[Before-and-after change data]
════════════════════

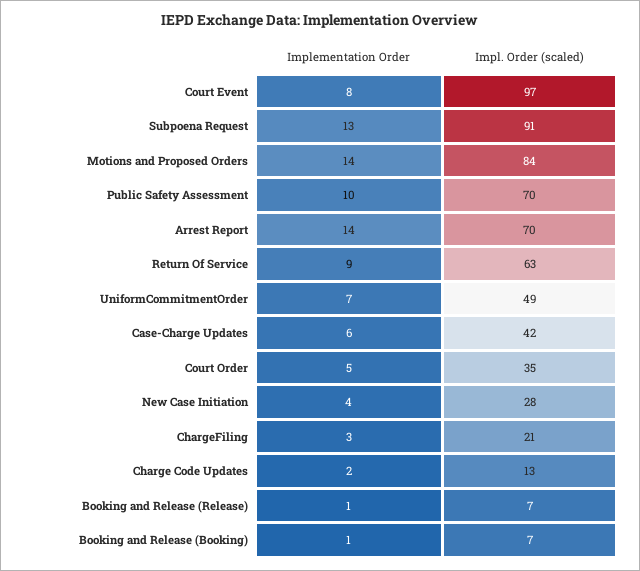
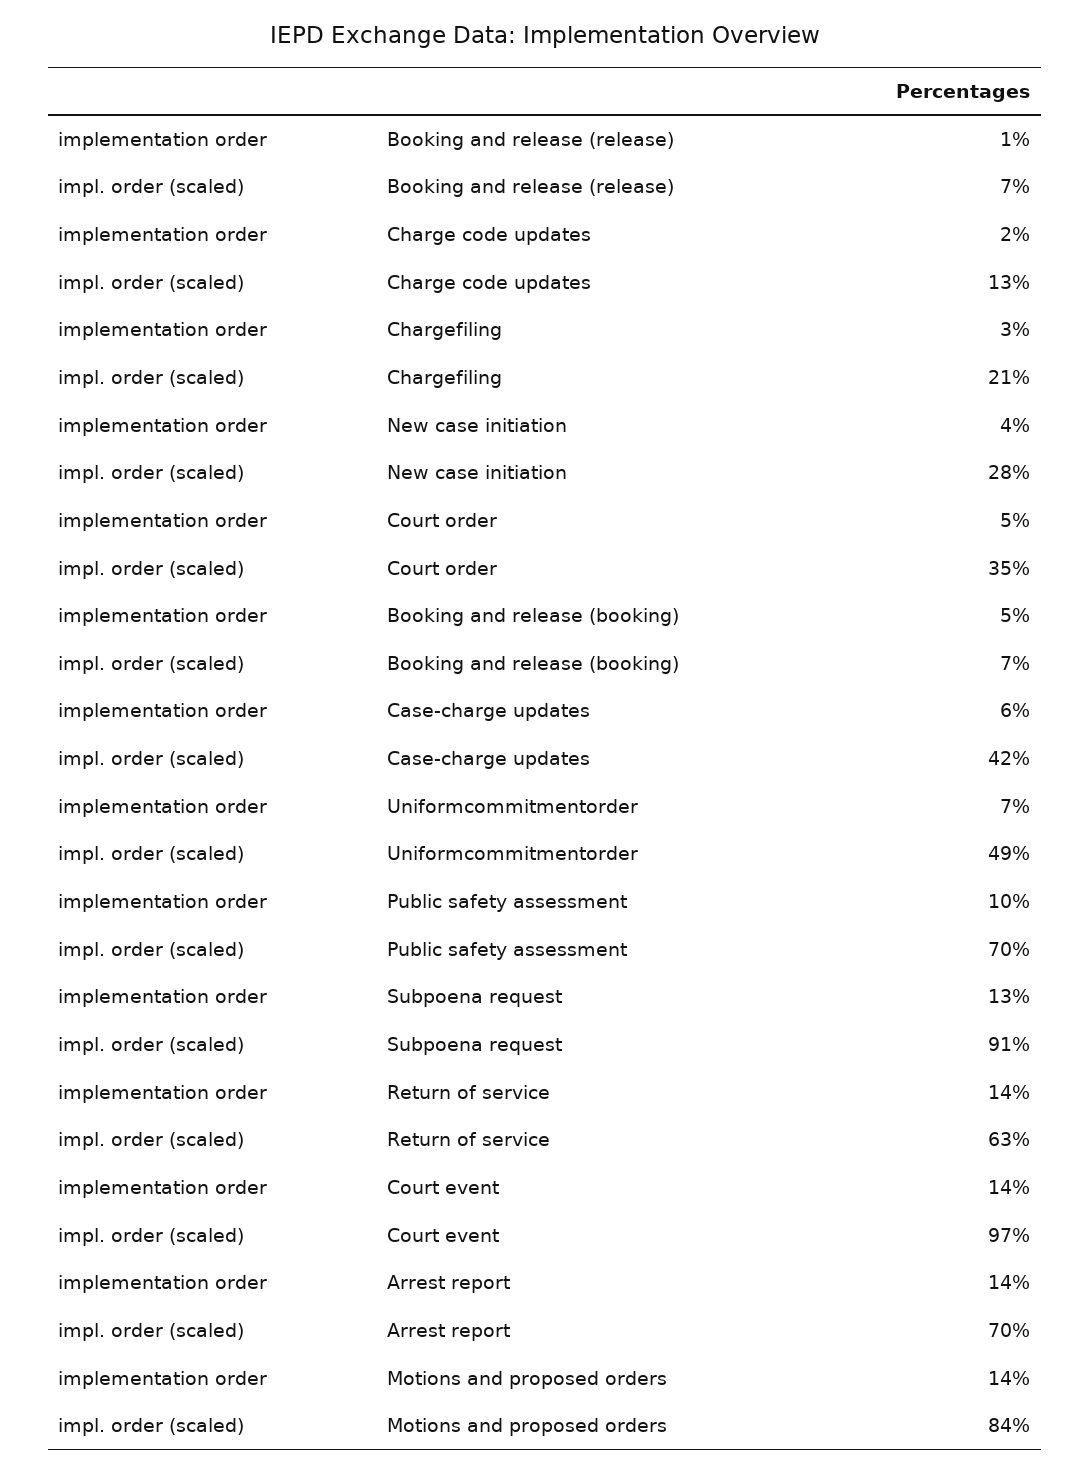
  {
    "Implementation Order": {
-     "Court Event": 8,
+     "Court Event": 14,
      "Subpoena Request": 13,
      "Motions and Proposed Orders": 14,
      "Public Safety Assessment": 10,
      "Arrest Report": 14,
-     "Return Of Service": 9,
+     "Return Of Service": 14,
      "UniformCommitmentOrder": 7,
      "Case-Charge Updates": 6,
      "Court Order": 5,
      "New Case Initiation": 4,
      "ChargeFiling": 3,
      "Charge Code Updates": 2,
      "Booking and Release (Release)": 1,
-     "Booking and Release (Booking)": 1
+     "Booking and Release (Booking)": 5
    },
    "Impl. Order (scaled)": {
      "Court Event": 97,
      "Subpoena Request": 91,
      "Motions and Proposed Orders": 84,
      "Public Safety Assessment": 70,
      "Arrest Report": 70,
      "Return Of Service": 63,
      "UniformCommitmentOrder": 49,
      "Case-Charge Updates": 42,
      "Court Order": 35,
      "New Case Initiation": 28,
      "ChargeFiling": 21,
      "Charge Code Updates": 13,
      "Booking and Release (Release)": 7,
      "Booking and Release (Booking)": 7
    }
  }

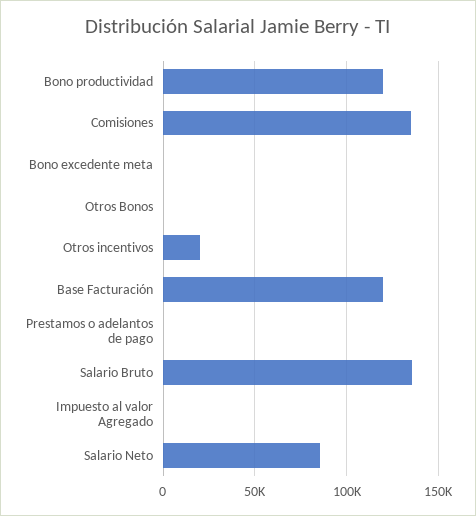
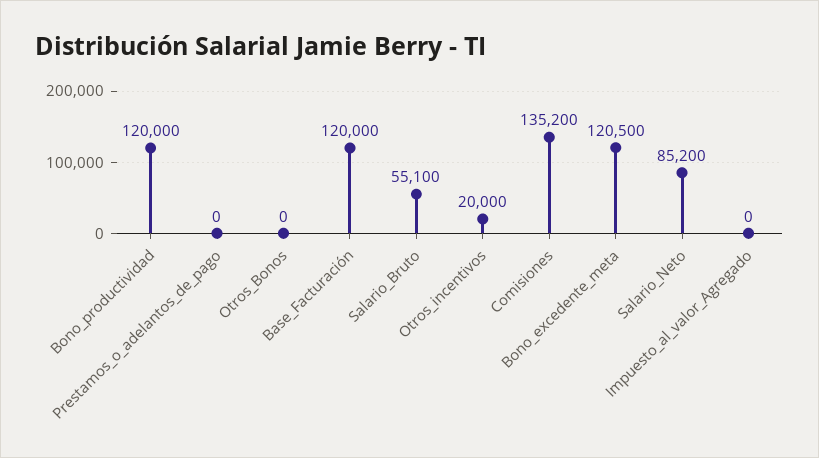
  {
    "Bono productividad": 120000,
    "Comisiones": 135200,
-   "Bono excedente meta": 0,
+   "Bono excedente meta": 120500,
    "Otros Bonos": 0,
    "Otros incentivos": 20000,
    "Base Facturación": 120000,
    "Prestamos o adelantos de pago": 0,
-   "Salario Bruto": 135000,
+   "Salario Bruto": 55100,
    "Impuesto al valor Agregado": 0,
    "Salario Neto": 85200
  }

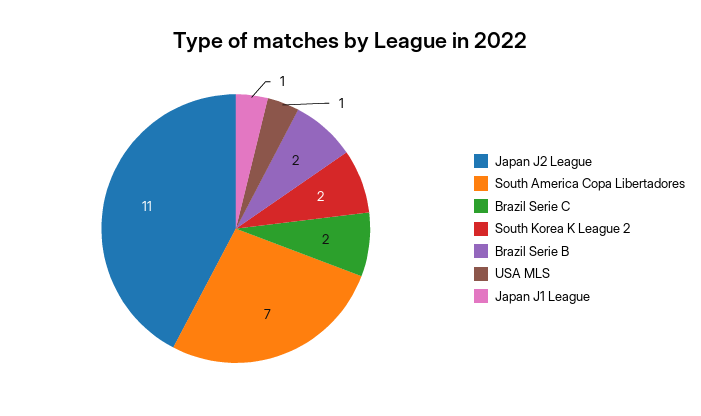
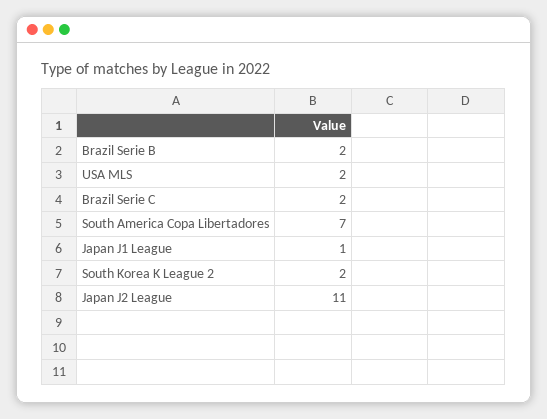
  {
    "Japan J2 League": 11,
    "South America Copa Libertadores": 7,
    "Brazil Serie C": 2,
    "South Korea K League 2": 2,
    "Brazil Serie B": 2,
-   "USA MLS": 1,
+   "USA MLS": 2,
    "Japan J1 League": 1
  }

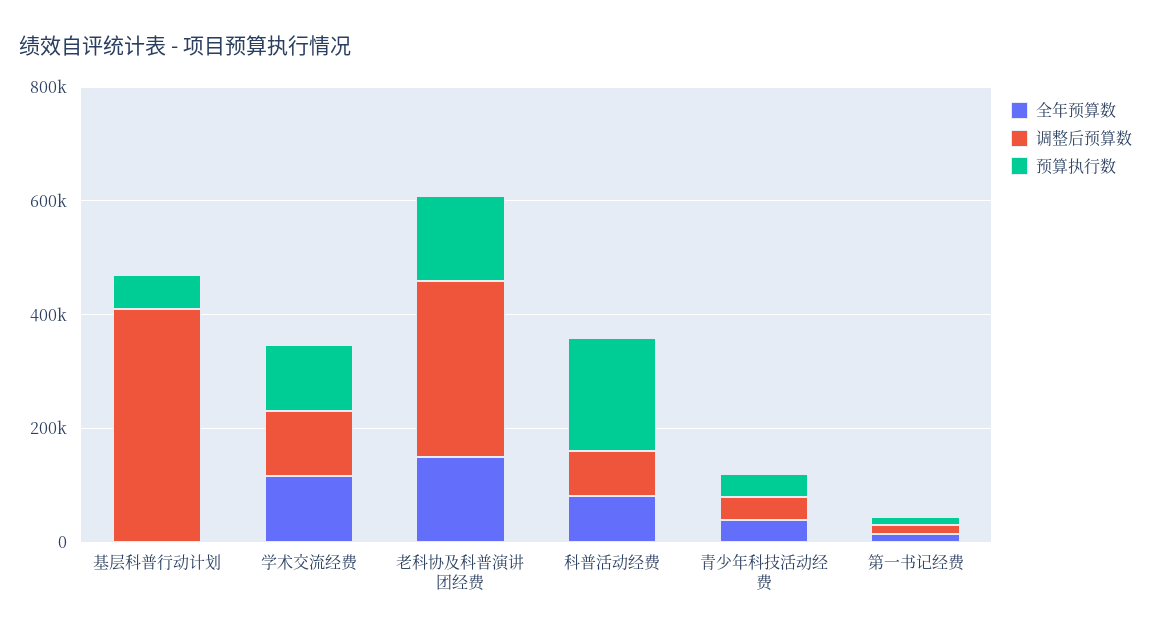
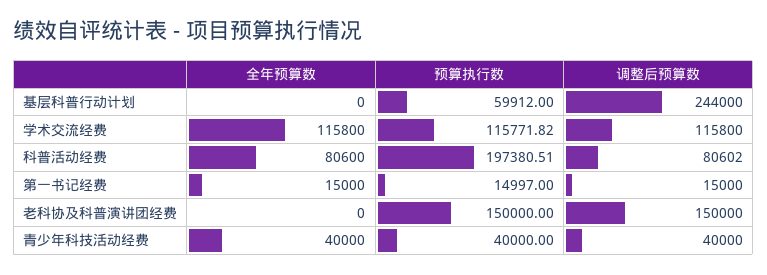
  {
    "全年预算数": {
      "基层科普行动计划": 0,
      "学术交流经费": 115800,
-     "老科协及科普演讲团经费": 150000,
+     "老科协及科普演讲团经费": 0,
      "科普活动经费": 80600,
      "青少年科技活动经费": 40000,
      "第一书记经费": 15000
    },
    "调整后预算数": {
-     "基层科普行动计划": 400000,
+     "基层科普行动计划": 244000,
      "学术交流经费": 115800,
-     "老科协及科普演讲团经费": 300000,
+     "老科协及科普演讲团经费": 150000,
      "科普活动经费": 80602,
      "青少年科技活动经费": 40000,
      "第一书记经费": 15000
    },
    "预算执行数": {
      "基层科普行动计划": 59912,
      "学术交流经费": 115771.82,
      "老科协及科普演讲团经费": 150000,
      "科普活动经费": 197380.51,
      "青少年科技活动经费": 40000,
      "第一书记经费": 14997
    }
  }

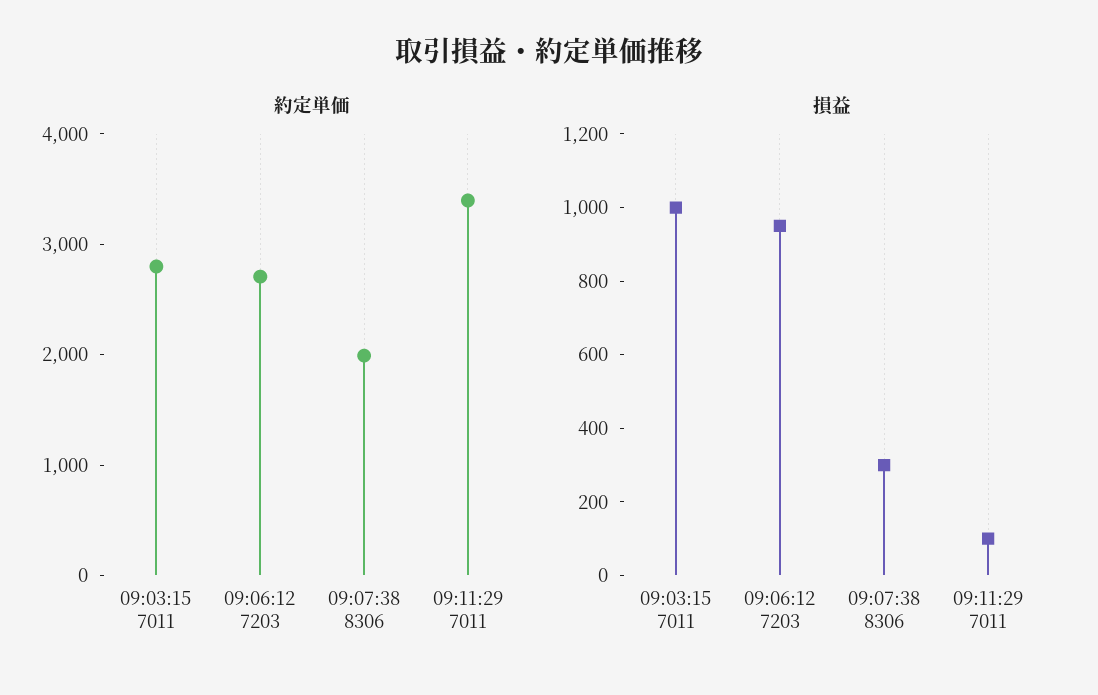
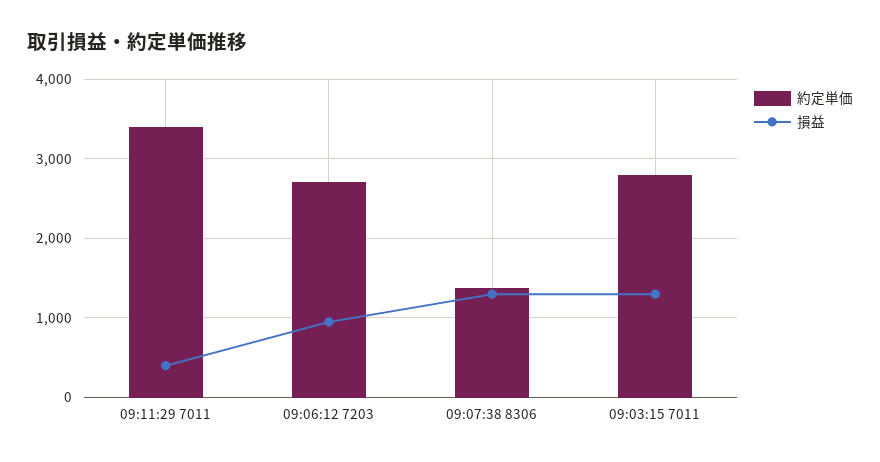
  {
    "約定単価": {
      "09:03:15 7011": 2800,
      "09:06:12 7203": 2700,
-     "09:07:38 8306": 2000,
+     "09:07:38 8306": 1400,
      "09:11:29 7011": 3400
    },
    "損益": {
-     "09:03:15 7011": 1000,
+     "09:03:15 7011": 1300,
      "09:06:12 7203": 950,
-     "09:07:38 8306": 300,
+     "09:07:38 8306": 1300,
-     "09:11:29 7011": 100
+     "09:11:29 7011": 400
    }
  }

════════════════════

TASK TO COMPLETE:
Omit the pictures and write out the remaining data exactly.

TASK RESPONSE:
  {
    "Implementation Order": {
-     "Court Event": 8,
+     "Court Event": 14,
      "Subpoena Request": 13,
      "Motions and Proposed Orders": 14,
      "Public Safety Assessment": 10,
      "Arrest Report": 14,
-     "Return Of Service": 9,
+     "Return Of Service": 14,
      "UniformCommitmentOrder": 7,
      "Case-Charge Updates": 6,
      "Court Order": 5,
      "New Case Initiation": 4,
      "ChargeFiling": 3,
      "Charge Code Updates": 2,
      "Booking and Release (Release)": 1,
-     "Booking and Release (Booking)": 1
+     "Booking and Release (Booking)": 5
    },
    "Impl. Order (scaled)": {
      "Court Event": 97,
      "Subpoena Request": 91,
      "Motions and Proposed Orders": 84,
      "Public Safety Assessment": 70,
      "Arrest Report": 70,
      "Return Of Service": 63,
      "UniformCommitmentOrder": 49,
      "Case-Charge Updates": 42,
      "Court Order": 35,
      "New Case Initiation": 28,
      "ChargeFiling": 21,
      "Charge Code Updates": 13,
      "Booking and Release (Release)": 7,
      "Booking and Release (Booking)": 7
    }
  }

  {
    "Bono productividad": 120000,
    "Comisiones": 135200,
-   "Bono excedente meta": 0,
+   "Bono excedente meta": 120500,
    "Otros Bonos": 0,
    "Otros incentivos": 20000,
    "Base Facturación": 120000,
    "Prestamos o adelantos de pago": 0,
-   "Salario Bruto": 135000,
+   "Salario Bruto": 55100,
    "Impuesto al valor Agregado": 0,
    "Salario Neto": 85200
  }

  {
    "Japan J2 League": 11,
    "South America Copa Libertadores": 7,
    "Brazil Serie C": 2,
    "South Korea K League 2": 2,
    "Brazil Serie B": 2,
-   "USA MLS": 1,
+   "USA MLS": 2,
    "Japan J1 League": 1
  }

  {
    "全年预算数": {
      "基层科普行动计划": 0,
      "学术交流经费": 115800,
-     "老科协及科普演讲团经费": 150000,
+     "老科协及科普演讲团经费": 0,
      "科普活动经费": 80600,
      "青少年科技活动经费": 40000,
      "第一书记经费": 15000
    },
    "调整后预算数": {
-     "基层科普行动计划": 400000,
+     "基层科普行动计划": 244000,
      "学术交流经费": 115800,
-     "老科协及科普演讲团经费": 300000,
+     "老科协及科普演讲团经费": 150000,
      "科普活动经费": 80602,
      "青少年科技活动经费": 40000,
      "第一书记经费": 15000
    },
    "预算执行数": {
      "基层科普行动计划": 59912,
      "学术交流经费": 115771.82,
      "老科协及科普演讲团经费": 150000,
      "科普活动经费": 197380.51,
      "青少年科技活动经费": 40000,
      "第一书记经费": 14997
    }
  }

  {
    "約定単価": {
      "09:03:15 7011": 2800,
      "09:06:12 7203": 2700,
-     "09:07:38 8306": 2000,
+     "09:07:38 8306": 1400,
      "09:11:29 7011": 3400
    },
    "損益": {
-     "09:03:15 7011": 1000,
+     "09:03:15 7011": 1300,
      "09:06:12 7203": 950,
-     "09:07:38 8306": 300,
+     "09:07:38 8306": 1300,
-     "09:11:29 7011": 100
+     "09:11:29 7011": 400
    }
  }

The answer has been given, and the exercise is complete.